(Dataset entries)
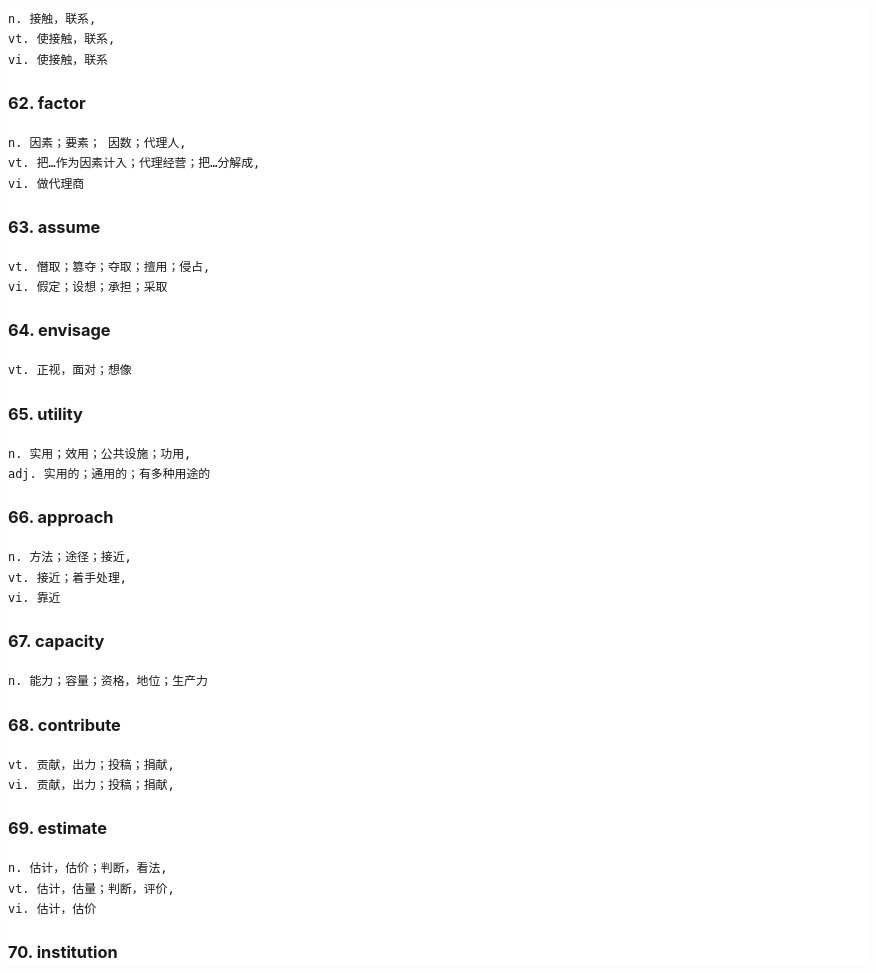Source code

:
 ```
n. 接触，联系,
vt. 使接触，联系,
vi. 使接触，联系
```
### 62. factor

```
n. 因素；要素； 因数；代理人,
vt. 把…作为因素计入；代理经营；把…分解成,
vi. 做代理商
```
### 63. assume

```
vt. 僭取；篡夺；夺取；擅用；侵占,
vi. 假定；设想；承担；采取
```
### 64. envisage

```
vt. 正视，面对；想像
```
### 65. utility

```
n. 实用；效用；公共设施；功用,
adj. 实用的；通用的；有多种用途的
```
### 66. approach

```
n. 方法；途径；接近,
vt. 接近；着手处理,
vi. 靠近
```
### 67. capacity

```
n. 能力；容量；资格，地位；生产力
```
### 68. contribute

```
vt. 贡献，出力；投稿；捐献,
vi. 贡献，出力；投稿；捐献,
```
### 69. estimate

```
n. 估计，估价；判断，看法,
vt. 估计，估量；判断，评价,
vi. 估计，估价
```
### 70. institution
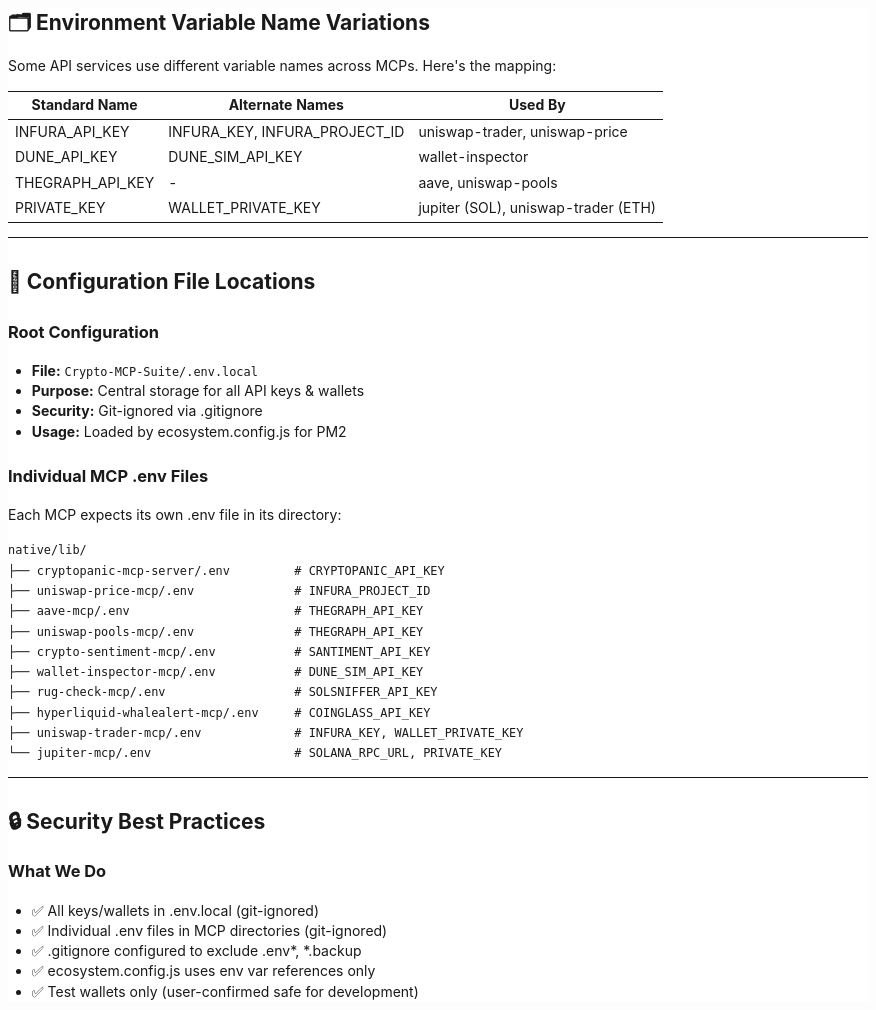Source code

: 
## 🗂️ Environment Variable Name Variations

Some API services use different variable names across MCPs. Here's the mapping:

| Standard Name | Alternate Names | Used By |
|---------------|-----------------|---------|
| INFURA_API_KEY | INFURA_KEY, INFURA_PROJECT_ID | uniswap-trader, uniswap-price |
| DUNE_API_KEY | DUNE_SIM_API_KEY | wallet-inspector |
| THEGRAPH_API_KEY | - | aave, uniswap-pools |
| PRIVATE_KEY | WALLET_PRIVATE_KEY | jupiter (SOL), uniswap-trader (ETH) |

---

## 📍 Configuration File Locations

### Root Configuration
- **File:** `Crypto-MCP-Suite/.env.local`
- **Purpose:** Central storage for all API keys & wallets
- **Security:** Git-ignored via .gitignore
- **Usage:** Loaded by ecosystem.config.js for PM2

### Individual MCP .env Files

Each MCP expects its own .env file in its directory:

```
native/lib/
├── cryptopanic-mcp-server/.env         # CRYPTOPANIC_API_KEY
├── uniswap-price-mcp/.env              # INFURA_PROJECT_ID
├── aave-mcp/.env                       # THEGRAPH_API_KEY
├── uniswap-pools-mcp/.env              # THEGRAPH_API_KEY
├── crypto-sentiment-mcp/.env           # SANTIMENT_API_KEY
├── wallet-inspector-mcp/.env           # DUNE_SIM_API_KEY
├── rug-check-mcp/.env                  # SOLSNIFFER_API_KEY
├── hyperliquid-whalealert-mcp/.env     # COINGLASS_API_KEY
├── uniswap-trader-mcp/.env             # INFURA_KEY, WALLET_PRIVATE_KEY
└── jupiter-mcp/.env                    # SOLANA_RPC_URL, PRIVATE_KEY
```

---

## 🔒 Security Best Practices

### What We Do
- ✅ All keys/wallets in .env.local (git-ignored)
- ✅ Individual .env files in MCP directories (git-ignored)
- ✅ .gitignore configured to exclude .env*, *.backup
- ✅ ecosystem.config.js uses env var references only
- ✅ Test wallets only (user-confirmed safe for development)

* **WHAT YOU NEED TO DO**
A verbatim copy of every record is to be produced, and pictures are to be excluded from it.

* **WRITTEN ANSWER**
Source code

:
 ```
n. 接触，联系,
vt. 使接触，联系,
vi. 使接触，联系
```
### 62. factor

```
n. 因素；要素； 因数；代理人,
vt. 把…作为因素计入；代理经营；把…分解成,
vi. 做代理商
```
### 63. assume

```
vt. 僭取；篡夺；夺取；擅用；侵占,
vi. 假定；设想；承担；采取
```
### 64. envisage

```
vt. 正视，面对；想像
```
### 65. utility

```
n. 实用；效用；公共设施；功用,
adj. 实用的；通用的；有多种用途的
```
### 66. approach

```
n. 方法；途径；接近,
vt. 接近；着手处理,
vi. 靠近
```
### 67. capacity

```
n. 能力；容量；资格，地位；生产力
```
### 68. contribute

```
vt. 贡献，出力；投稿；捐献,
vi. 贡献，出力；投稿；捐献,
```
### 69. estimate

```
n. 估计，估价；判断，看法,
vt. 估计，估量；判断，评价,
vi. 估计，估价
```
### 70. institution
Source code

: 
## 🗂️ Environment Variable Name Variations

Some API services use different variable names across MCPs. Here's the mapping:

| Standard Name | Alternate Names | Used By |
|---------------|-----------------|---------|
| INFURA_API_KEY | INFURA_KEY, INFURA_PROJECT_ID | uniswap-trader, uniswap-price |
| DUNE_API_KEY | DUNE_SIM_API_KEY | wallet-inspector |
| THEGRAPH_API_KEY | - | aave, uniswap-pools |
| PRIVATE_KEY | WALLET_PRIVATE_KEY | jupiter (SOL), uniswap-trader (ETH) |

---

## 📍 Configuration File Locations

### Root Configuration
- **File:** `Crypto-MCP-Suite/.env.local`
- **Purpose:** Central storage for all API keys & wallets
- **Security:** Git-ignored via .gitignore
- **Usage:** Loaded by ecosystem.config.js for PM2

### Individual MCP .env Files

Each MCP expects its own .env file in its directory:

```
native/lib/
├── cryptopanic-mcp-server/.env         # CRYPTOPANIC_API_KEY
├── uniswap-price-mcp/.env              # INFURA_PROJECT_ID
├── aave-mcp/.env                       # THEGRAPH_API_KEY
├── uniswap-pools-mcp/.env              # THEGRAPH_API_KEY
├── crypto-sentiment-mcp/.env           # SANTIMENT_API_KEY
├── wallet-inspector-mcp/.env           # DUNE_SIM_API_KEY
├── rug-check-mcp/.env                  # SOLSNIFFER_API_KEY
├── hyperliquid-whalealert-mcp/.env     # COINGLASS_API_KEY
├── uniswap-trader-mcp/.env             # INFURA_KEY, WALLET_PRIVATE_KEY
└── jupiter-mcp/.env                    # SOLANA_RPC_URL, PRIVATE_KEY
```

---

## 🔒 Security Best Practices

### What We Do
- ✅ All keys/wallets in .env.local (git-ignored)
- ✅ Individual .env files in MCP directories (git-ignored)
- ✅ .gitignore configured to exclude .env*, *.backup
- ✅ ecosystem.config.js uses env var references only
- ✅ Test wallets only (user-confirmed safe for development)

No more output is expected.